To be done →
Rewrite the records below, swapping every "common name" for "vernacular name" and leaving all other text unchanged.

Entries shown →
● ● ● ● ● ● ●
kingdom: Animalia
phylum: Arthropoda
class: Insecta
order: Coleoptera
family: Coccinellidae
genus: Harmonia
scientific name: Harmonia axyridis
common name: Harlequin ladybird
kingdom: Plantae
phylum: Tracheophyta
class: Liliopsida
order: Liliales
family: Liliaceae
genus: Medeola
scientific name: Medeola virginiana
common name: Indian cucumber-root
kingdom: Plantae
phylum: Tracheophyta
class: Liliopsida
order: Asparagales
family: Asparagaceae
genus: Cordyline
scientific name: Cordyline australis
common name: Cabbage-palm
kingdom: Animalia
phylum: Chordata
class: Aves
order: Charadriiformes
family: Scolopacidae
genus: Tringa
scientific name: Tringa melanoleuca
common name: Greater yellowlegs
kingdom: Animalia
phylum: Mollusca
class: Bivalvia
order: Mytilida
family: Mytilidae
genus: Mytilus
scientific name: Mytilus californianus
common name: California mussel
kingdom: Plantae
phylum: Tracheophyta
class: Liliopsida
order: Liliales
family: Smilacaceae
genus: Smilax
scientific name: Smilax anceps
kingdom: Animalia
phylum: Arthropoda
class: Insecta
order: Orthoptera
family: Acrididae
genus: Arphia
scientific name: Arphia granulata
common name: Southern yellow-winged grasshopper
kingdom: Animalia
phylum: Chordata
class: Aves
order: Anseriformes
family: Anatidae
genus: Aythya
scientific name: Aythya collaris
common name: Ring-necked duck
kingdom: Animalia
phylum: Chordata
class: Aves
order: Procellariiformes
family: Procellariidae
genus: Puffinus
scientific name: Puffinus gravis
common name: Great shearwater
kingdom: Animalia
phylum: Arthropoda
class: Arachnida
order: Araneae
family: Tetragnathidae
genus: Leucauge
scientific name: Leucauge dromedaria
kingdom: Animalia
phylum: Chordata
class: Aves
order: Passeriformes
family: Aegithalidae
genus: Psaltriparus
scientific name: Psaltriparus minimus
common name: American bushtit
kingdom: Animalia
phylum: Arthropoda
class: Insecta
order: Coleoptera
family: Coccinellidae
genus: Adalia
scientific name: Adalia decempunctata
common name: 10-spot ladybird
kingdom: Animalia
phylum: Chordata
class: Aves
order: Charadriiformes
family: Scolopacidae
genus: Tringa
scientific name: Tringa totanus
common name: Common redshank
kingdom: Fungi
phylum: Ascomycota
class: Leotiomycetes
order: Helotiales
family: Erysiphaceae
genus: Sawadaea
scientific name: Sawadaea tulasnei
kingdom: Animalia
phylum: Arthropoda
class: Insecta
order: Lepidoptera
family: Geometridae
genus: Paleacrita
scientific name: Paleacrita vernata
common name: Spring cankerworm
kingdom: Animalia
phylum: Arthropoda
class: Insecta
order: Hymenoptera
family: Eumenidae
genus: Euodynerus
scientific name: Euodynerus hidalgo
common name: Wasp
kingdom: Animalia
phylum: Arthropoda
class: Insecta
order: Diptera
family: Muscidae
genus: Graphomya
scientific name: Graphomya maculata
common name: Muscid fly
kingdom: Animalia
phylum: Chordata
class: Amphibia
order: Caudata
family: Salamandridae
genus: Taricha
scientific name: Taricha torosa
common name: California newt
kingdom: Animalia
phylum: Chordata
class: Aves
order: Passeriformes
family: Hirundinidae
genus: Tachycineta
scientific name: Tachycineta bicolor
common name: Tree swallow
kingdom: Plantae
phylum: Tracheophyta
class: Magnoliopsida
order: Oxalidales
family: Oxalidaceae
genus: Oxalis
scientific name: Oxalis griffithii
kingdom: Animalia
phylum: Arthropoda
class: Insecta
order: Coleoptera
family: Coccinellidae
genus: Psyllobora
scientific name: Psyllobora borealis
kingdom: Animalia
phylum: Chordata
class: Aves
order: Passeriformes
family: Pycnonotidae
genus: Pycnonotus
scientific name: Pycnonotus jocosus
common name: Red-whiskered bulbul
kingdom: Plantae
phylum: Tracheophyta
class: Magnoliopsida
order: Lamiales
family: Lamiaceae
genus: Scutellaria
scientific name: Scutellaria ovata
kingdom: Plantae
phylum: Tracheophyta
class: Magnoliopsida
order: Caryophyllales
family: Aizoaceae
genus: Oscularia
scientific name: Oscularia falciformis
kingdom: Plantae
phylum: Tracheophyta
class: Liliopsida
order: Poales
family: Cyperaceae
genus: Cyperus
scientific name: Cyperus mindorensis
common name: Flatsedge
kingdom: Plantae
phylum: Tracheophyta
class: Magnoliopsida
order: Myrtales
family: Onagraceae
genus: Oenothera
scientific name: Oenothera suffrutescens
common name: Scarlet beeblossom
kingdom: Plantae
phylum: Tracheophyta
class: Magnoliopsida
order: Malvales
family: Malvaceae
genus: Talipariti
● ● ● ● ● ● ●
Final result →
kingdom: Animalia
phylum: Arthropoda
class: Insecta
order: Coleoptera
family: Coccinellidae
genus: Harmonia
scientific name: Harmonia axyridis
vernacular name: Harlequin ladybird
kingdom: Plantae
phylum: Tracheophyta
class: Liliopsida
order: Liliales
family: Liliaceae
genus: Medeola
scientific name: Medeola virginiana
vernacular name: Indian cucumber-root
kingdom: Plantae
phylum: Tracheophyta
class: Liliopsida
order: Asparagales
family: Asparagaceae
genus: Cordyline
scientific name: Cordyline australis
vernacular name: Cabbage-palm
kingdom: Animalia
phylum: Chordata
class: Aves
order: Charadriiformes
family: Scolopacidae
genus: Tringa
scientific name: Tringa melanoleuca
vernacular name: Greater yellowlegs
kingdom: Animalia
phylum: Mollusca
class: Bivalvia
order: Mytilida
family: Mytilidae
genus: Mytilus
scientific name: Mytilus californianus
vernacular name: California mussel
kingdom: Plantae
phylum: Tracheophyta
class: Liliopsida
order: Liliales
family: Smilacaceae
genus: Smilax
scientific name: Smilax anceps
kingdom: Animalia
phylum: Arthropoda
class: Insecta
order: Orthoptera
family: Acrididae
genus: Arphia
scientific name: Arphia granulata
vernacular name: Southern yellow-winged grasshopper
kingdom: Animalia
phylum: Chordata
class: Aves
order: Anseriformes
family: Anatidae
genus: Aythya
scientific name: Aythya collaris
vernacular name: Ring-necked duck
kingdom: Animalia
phylum: Chordata
class: Aves
order: Procellariiformes
family: Procellariidae
genus: Puffinus
scientific name: Puffinus gravis
vernacular name: Great shearwater
kingdom: Animalia
phylum: Arthropoda
class: Arachnida
order: Araneae
family: Tetragnathidae
genus: Leucauge
scientific name: Leucauge dromedaria
kingdom: Animalia
phylum: Chordata
class: Aves
order: Passeriformes
family: Aegithalidae
genus: Psaltriparus
scientific name: Psaltriparus minimus
vernacular name: American bushtit
kingdom: Animalia
phylum: Arthropoda
class: Insecta
order: Coleoptera
family: Coccinellidae
genus: Adalia
scientific name: Adalia decempunctata
vernacular name: 10-spot ladybird
kingdom: Animalia
phylum: Chordata
class: Aves
order: Charadriiformes
family: Scolopacidae
genus: Tringa
scientific name: Tringa totanus
vernacular name: Common redshank
kingdom: Fungi
phylum: Ascomycota
class: Leotiomycetes
order: Helotiales
family: Erysiphaceae
genus: Sawadaea
scientific name: Sawadaea tulasnei
kingdom: Animalia
phylum: Arthropoda
class: Insecta
order: Lepidoptera
family: Geometridae
genus: Paleacrita
scientific name: Paleacrita vernata
vernacular name: Spring cankerworm
kingdom: Animalia
phylum: Arthropoda
class: Insecta
order: Hymenoptera
family: Eumenidae
genus: Euodynerus
scientific name: Euodynerus hidalgo
vernacular name: Wasp
kingdom: Animalia
phylum: Arthropoda
class: Insecta
order: Diptera
family: Muscidae
genus: Graphomya
scientific name: Graphomya maculata
vernacular name: Muscid fly
kingdom: Animalia
phylum: Chordata
class: Amphibia
order: Caudata
family: Salamandridae
genus: Taricha
scientific name: Taricha torosa
vernacular name: California newt
kingdom: Animalia
phylum: Chordata
class: Aves
order: Passeriformes
family: Hirundinidae
genus: Tachycineta
scientific name: Tachycineta bicolor
vernacular name: Tree swallow
kingdom: Plantae
phylum: Tracheophyta
class: Magnoliopsida
order: Oxalidales
family: Oxalidaceae
genus: Oxalis
scientific name: Oxalis griffithii
kingdom: Animalia
phylum: Arthropoda
class: Insecta
order: Coleoptera
family: Coccinellidae
genus: Psyllobora
scientific name: Psyllobora borealis
kingdom: Animalia
phylum: Chordata
class: Aves
order: Passeriformes
family: Pycnonotidae
genus: Pycnonotus
scientific name: Pycnonotus jocosus
vernacular name: Red-whiskered bulbul
kingdom: Plantae
phylum: Tracheophyta
class: Magnoliopsida
order: Lamiales
family: Lamiaceae
genus: Scutellaria
scientific name: Scutellaria ovata
kingdom: Plantae
phylum: Tracheophyta
class: Magnoliopsida
order: Caryophyllales
family: Aizoaceae
genus: Oscularia
scientific name: Oscularia falciformis
kingdom: Plantae
phylum: Tracheophyta
class: Liliopsida
order: Poales
family: Cyperaceae
genus: Cyperus
scientific name: Cyperus mindorensis
vernacular name: Flatsedge
kingdom: Plantae
phylum: Tracheophyta
class: Magnoliopsida
order: Myrtales
family: Onagraceae
genus: Oenothera
scientific name: Oenothera suffrutescens
vernacular name: Scarlet beeblossom
kingdom: Plantae
phylum: Tracheophyta
class: Magnoliopsida
order: Malvales
family: Malvaceae
genus: Talipariti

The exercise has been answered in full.